A contemporary opera festival is not typically where one expects to get lessons in modern manners. And until this season, Prague was not typically a place one would go to hear contemporary opera. The National Theatre has changed all that with Opera Nova, a new biennial festival. The inaugural version offered a sampling of recent music theater works by Czech and Slovak composers, spiced with doses of Shostakovich, Josef Berg and Philip Glass. It was by turns mesmerizing, baffling, inventive and exhausting – in short, all the things an excursion into the musical avant-garde should be.

<i>Rules of Good Behavior</i> © Marek Olbrzymek
Rules of Good Behavior
© Marek Olbrzymek

The lessons in good manners came courtesy of Czech composer Michal Nejtek and librettist/director Jiří Adámek, who adapted French playwright Jean-Luc Lagarceʼs postmodern satire Rules for Good Manners in the Modern World. In seven sections of repetitive chants and sharp solo vocals, four singers – two sopranos, a mezzo and bass – run through a litany of life, from birth to death, that makes it all sound contrived and depressingly predictable. Life is “a row of things to be arranged,” and when genuine emotion threatens to break through, we are reminded that “It would be stupid to be overwhelmed/ With something so banal as feelings.”

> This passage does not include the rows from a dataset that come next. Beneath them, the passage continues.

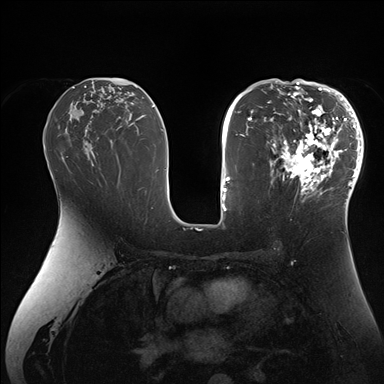
Breast MRI (dynamic contrast-enhanced), one axial slice. Position 92 of 176 along the scan axis. Dynamic contrast-enhanced series, time point 2 of 7 at this slice position (early post-contrast). 1.5 T. TE 1.5 ms, TR 4.1 ms. 1.1 mm slice thickness. 384 × 384 image matrix, field of view 340 × 340 mm. Female patient.
Outlined on this slice (semi-automatic segmentation, software-assisted and operator-edited):
- enhancing-tissue mask used for the functional tumour volume (all voxels passing the contrast-enhancement thresholds inside the analysis volume; usually the tumour): bounding box (x1, y1, x2, y2) in pixels: (265, 84, 364, 206)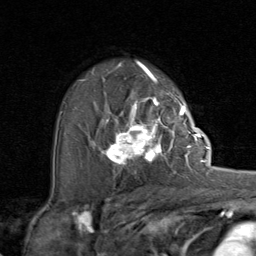
Breast MRI (dynamic contrast-enhanced), one axial slice. Cropped to one breast. Dynamic contrast-enhanced series, time point 2 of 8 at this slice position (early post-contrast). 1.5 T. TE 1.7 ms, TR 4.5 ms. 2 mm slice thickness. 256 × 256 image matrix, field of view 180 × 180 mm. Female patient.
Structures marked on this image (semi-automatically segmented with operator editing):
- enhancing-tissue mask used for the functional tumour volume (all voxels passing the contrast-enhancement thresholds inside the analysis volume; usually the tumour): box from (x=91, y=107) to (x=192, y=173) px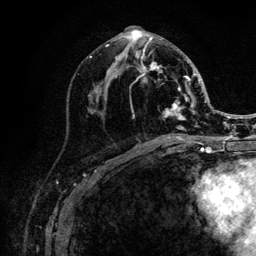
Breast MRI (dynamic contrast-enhanced), one axial slice. Position 55 of 132 along the scan axis. Cropped to one breast. Dynamic contrast-enhanced series, time point 2 of 6 at this slice position (early post-contrast). 3 T. TE 4.2 ms, TR 8.2 ms. 1.2 mm slice thickness. 256 × 256 image matrix, field of view 165 × 165 mm. Female patient.
Outlined on this slice (semi-automatically segmented with operator editing):
- enhancing-tissue mask used for the functional tumour volume (all voxels passing the contrast-enhancement thresholds inside the analysis volume; usually the tumour): bounding box [x1, y1, x2, y2] px = [106, 29, 205, 141]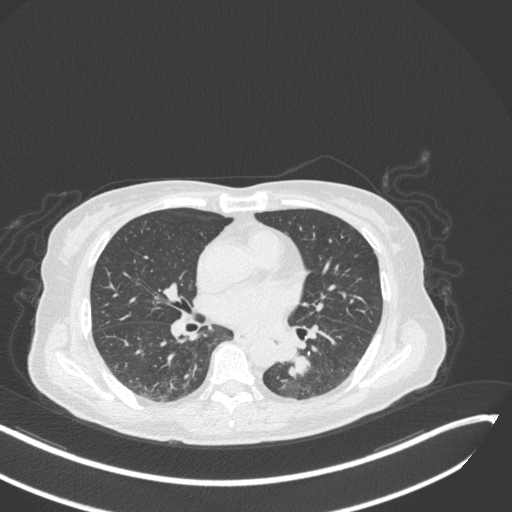
Chest CT, one axial slice; slice 130 of 342 in the series (ordered by position); reconstruction kernel B31f; 120 kVp; lung window (W 1500 / L -600 HU); 1 mm slice thickness; 512 × 512 image matrix, field of view 400 × 400 mm. Female patient, age 64 years. From the clinical record (not read from this slice): clinical TNM (as recorded): T3 N1 M1; histopathological grade: G3.
Outlined on this slice (bounding box drawn by a radiologist):
- lung tumour (recorded histology: small cell carcinoma): bounding box (x1, y1, x2, y2) in pixels: (273, 335, 315, 380)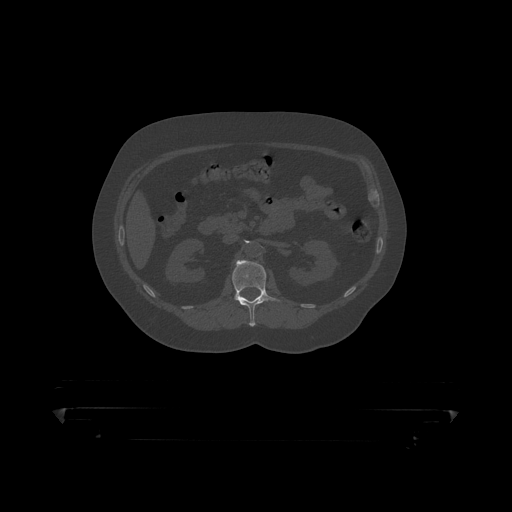
CT including the spine, one axial slice. Position 142 of 390 along the scan axis. 120 kVp. Bone window (W 1800 / L 400 HU). 512 × 512 image matrix, field of view 650 × 650 mm. Patient: male, 60 years. Case-level facts recorded for this patient, not image findings: primary cancer: prostate.
Outlined on this slice (semi-automatically segmented with operator editing):
- L1 vertebra: bounding box <232,261,282,319> (left, top, right, bottom; pixels)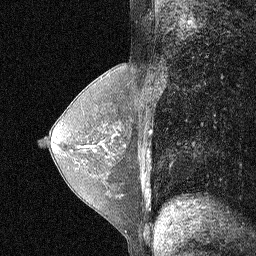
Breast MRI (dynamic contrast-enhanced), one sagittal slice. Position 33 of 64 along the scan axis. Dynamic contrast-enhanced study with each time point stored as its own series, time point 2 of 3 at this slice position (early post-contrast, ordered by acquisition time). 1.5 T. TE 4.5 ms, TR 11 ms. 2.06 mm slice thickness. 256 × 256 image matrix. Female patient, age 55 years. Case-level facts recorded for this patient, not image findings: setting: breast cancer imaged before/during neoadjuvant chemotherapy; receptor status: HR-positive, HER2-negative.
Outlined on this slice (semi-automatically segmented with operator editing):
- analysis volume of interest (the breast-tissue region the enhancement analysis was run in; not a lesion): box from (x=72, y=110) to (x=133, y=190) px
- tumour enhancement mask (voxels above the 90 % enhancement threshold inside the analysis volume of interest): (x=94, y=150)–(x=96, y=152)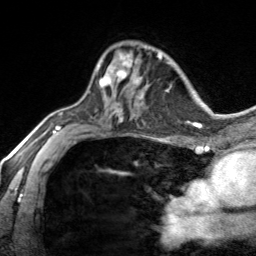
Breast MRI, one axial slice; position 95 of 134 along the scan axis; cropped to one breast; dynamic contrast-enhanced series, time point 2 of 7 at this slice position (early post-contrast); 3 T; TE 1.7 ms, TR 4.6 ms; 1.2 mm slice thickness; 256 × 256 image matrix, field of view 150 × 150 mm. Female patient.
Annotated regions visible in this slice (semi-automatic segmentation, software-assisted and operator-edited):
- enhancing-tissue mask used for the functional tumour volume (all voxels passing the contrast-enhancement thresholds inside the analysis volume; usually the tumour): bounding box [x1, y1, x2, y2] px = [97, 52, 140, 86]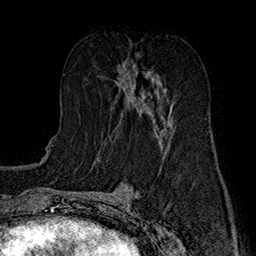
Breast MRI (dynamic contrast-enhanced), one axial slice. Slice 81 of 160 in the series (ordered by position). Cropped to one breast. Dynamic contrast-enhanced series, time point 2 of 7 at this slice position (early post-contrast). 1.5 T. TE 2.8 ms, TR 5.4 ms. 1 mm slice thickness. 256 × 256 image matrix. Female patient.
Outlined on this slice (semi-automatic segmentation, software-assisted and operator-edited):
- enhancing-tissue mask used for the functional tumour volume (all voxels passing the contrast-enhancement thresholds inside the analysis volume; usually the tumour): bounding box <114,53,174,134> (left, top, right, bottom; pixels)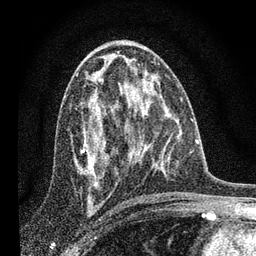
Breast MRI, one axial slice; slice 42 of 80 in the series (ordered by position); cropped to one breast; dynamic contrast-enhanced series, time point 2 of 7 at this slice position (early post-contrast); 3 T; TE 2.2 ms, TR 6 ms; 2 mm slice thickness; 256 × 256 image matrix, field of view 140 × 140 mm. Female patient.
Structures marked on this image (semi-automatic segmentation, software-assisted and operator-edited):
- enhancing-tissue mask used for the functional tumour volume (all voxels passing the contrast-enhancement thresholds inside the analysis volume; usually the tumour): bounding box [x1, y1, x2, y2] px = [82, 82, 139, 176]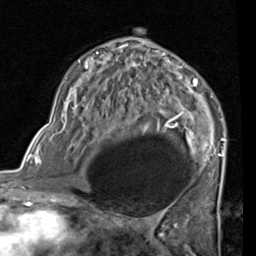
Breast MRI (dynamic contrast-enhanced), one axial slice. Position 46 of 80 along the scan axis. Cropped to one breast. Dynamic contrast-enhanced series, time point 2 of 7 at this slice position (early post-contrast). 1.5 T. TE 2 ms, TR 5.1 ms. 256 × 256 image matrix, field of view 180 × 180 mm. Female patient.
Outlined on this slice (semi-automatically segmented with operator editing):
- enhancing-tissue mask used for the functional tumour volume (all voxels passing the contrast-enhancement thresholds inside the analysis volume; usually the tumour): bounding box (x1, y1, x2, y2) in pixels: (72, 41, 225, 187)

The staging mirrors this, with a single set evoking a dreary living room of the 1960s, and costumes to match. The performers move like automatons most of the time, with the exception of an actor who appears variously as a cleric, cowboy, dancer in a tutu and veiled bride, for reasons not always clear. When he walked on stage repeatedly to take a pratfall, dust himself off and do it again, it seemed time to stop trying to decipher the symbolism, and simply appreciate the absurdity of moments like the cowboy warming himself by the image of a burning fireplace on a flat TV screen.

In contrast, the music was bright, propulsive and occasionally unsettling, essentially carrying the narrative. There was almost no accompaniment for the singers; mostly the score set mood and atmosphere, and marked passages of time. Nejtek is proficient in a variety of genres, and in this work he neatly combines neoclassicism and minimalism with elements of jazz and more than a little Frank Zappa. Conductor Pavel Šnajdr did fine work with a chamber orchestra, and the three female singers – Marta Reichelová, Daniela Straková-Šedrlová and Jitka Klečanská – brought vibrancy and color to an otherwise pallid stage. 

<i>Sternenhoch</i> © Patrik Borecký
Sternenhoch
© Patrik Borecký

Overall, the bookends for the festival were the strongest selections this year. It opened with the Bratislava-based Cluster Ensemble performing a variation on Glassʼs Music with Changing Parts. This version, Dance with Changing Parts, supplements the music with movement. First a fractured backdrop offered multiple video images of dancers striking abstract poses, then the dancers came onstage to gyrate in time to the rhythms. The former was more engaging than the latter, but the music was first-rate throughout, played with precision and a native feel one doesnʼt often encounter in Europe. 

The closing piece was Sternenhoch, Czech composer Ivan Acher and director Michal Dočekalʼs carnivalesque take on the twisted work of author Ladislav Klíma. It was an instant hit when it premiered in Prague two months ago, and the festival performance was sold out.

Other highlights included Slovak actress and director Sláva Daubnerováʼs treatment of the Shostakovich fragments Orango and Anti-Formalist Rayok, which has held up well in the four seasons itʼs been in the National Theatre repertoire. Lead singer Roman Janál, a mainstay baritone of the Czech opera scene, also showed his durability in Don Hrabal, a strong portrait of Czech writer Bohumil Hrabal. 

<i>Don Hrabal</i> © Hana Smejkalová
Don Hrabal
© Hana Smejkalová

And in the interesting-but-inscrutable category: A double bill of Bergʼs Euphrides at the Gates of Tymena and A Provisional Performance of the Opera Johannes Doctor Faust, which featured smart musical performances and live and dead animals; and Apolloopera, a choral work that demands both Slovak language skills and background knowledge of the event it commemorates, the Allied bombing of the Apollo refinery in Bratislava in June 1944.

In the end, the sum of the festival was greater than its parts, cutting across a wide variety of subject matter and musical genres, and showcasing an impressive new generation of Central European composers. Inevitably, the experimental nature of contemporary opera means that some ideas will work well, while others fall flat. But as Opera Nova convincingly demonstrated, for the sheer thrill of discovery, nothing can match it.